From me this morning:
China yesterday unveiled a $400 trillion yuan ($60 trillion) stimulus package that aims to put empty apartments on the moon. Dubbed a “maxi-me” of the stimulus package unveiled in 2008 to combat the initial hit from the global financial crisis, the program includes dead end infrastructure and ghost cities across the Sea of Tranquility. China has no plans to fill the cities with people.
The package is 100 times greater in size than the 2009 junket and is the equivalent of one year’s global GDP. It will be financed with the willing participation of the nation’s largest banks, which can see profits far out into empty space.
News of the venture helped lift regional stock markets yesterday.

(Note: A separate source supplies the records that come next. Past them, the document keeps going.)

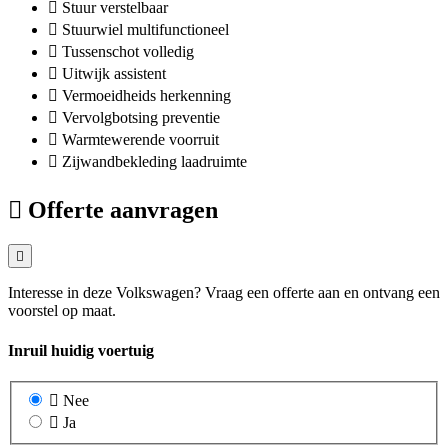
Stuur verstelbaar
Stuurwiel multifunctioneel
Tussenschot volledig
Uitwijk assistent
Vermoeidheids herkenning
Vervolgbotsing preventie
Warmtewerende voorruit
Zijwandbekleding laadruimte
Offerte aanvragen
Interesse in deze Volkswagen? Vraag een offerte aan en ontvang een
voorstel op maat.
Inruil huidig voertuig
Nee
Ja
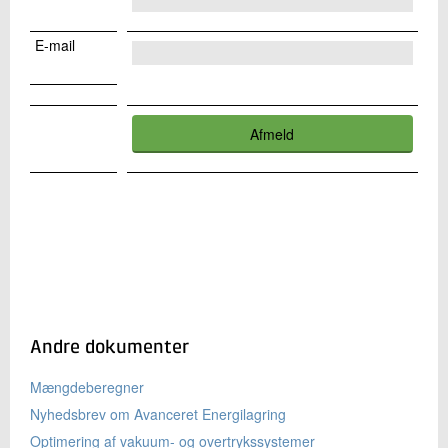
+45 72 20 24 80
Send e-mail
E-mail
Skriv til mig
Send
Andre dokumenter
Mængdeberegner
Nyhedsbrev om Avanceret Energilagring
Optimering af vakuum- og overtrykssystemer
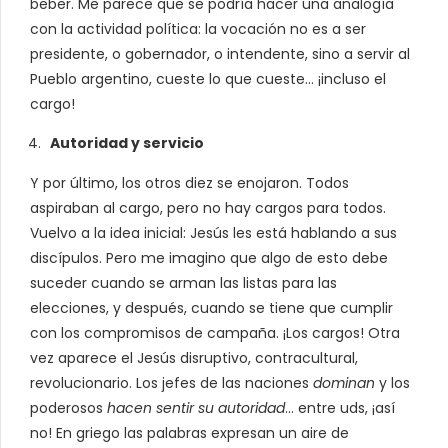
beber. Me parece que se podría hacer una analogía
con la actividad política: la vocación no es a ser
presidente, o gobernador, o intendente, sino a servir al
Pueblo argentino, cueste lo que cueste… ¡incluso el
cargo!
Autoridad y servicio
Y por último, los otros diez se enojaron. Todos
aspiraban al cargo, pero no hay cargos para todos.
Vuelvo a la idea inicial: Jesús les está hablando a sus
discípulos. Pero me imagino que algo de esto debe
suceder cuando se arman las listas para las
elecciones, y después, cuando se tiene que cumplir
con los compromisos de campaña. ¡Los cargos! Otra
vez aparece el Jesús disruptivo, contracultural,
revolucionario. Los jefes de las naciones
dominan
y los
poderosos
hacen sentir su autoridad
… entre uds, ¡así
no! En griego las palabras expresan un aire de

This is good news for Australia’s mining sector, which has seen orders delayed and cancelled from its biggest market along with plummeting share values. It is estimated that moon construction could absorb as much as the top three metres of soil across Western Australia, lowering that state below the rest of the continent and easing the journey for eastern states unemployed as they roll to the Pilbara for work.
I could go on and why not? There is little to prevent it. Standards? Phewy! Truth? Bah! Some vague sense of professionalism? Nah!
That seems to be the attitude of both the Australian Financial Review (AFR) and The Australian who yesterday breathlessly reported a not that dissimilar $300 billion new stimulus package in China, even though no such “package” exists. It began with the AFR and was followed up by The Australian whose source for China news appears to be…the AFR.
Just why both papers did so I have no idea but it does seem to be revealing about where we are at, economically. Sell ’em dirt and slap the backs of those that do. Of course neither paper acknowledged that the source of the $300 billion dollars was a Credit Suisse report out 24 hours earlier, not “China”.
This morning both papers have back-tracked and rewritten their stories as a “possible” stimulus. The AFR went so far as to commission Huy McKay (Phat Dragon) to write a more sober assessment of where things stand.
If you really wanted to know what was going on, you could have read all of it here yesterday. The editors at both papers clearly did, belatedly.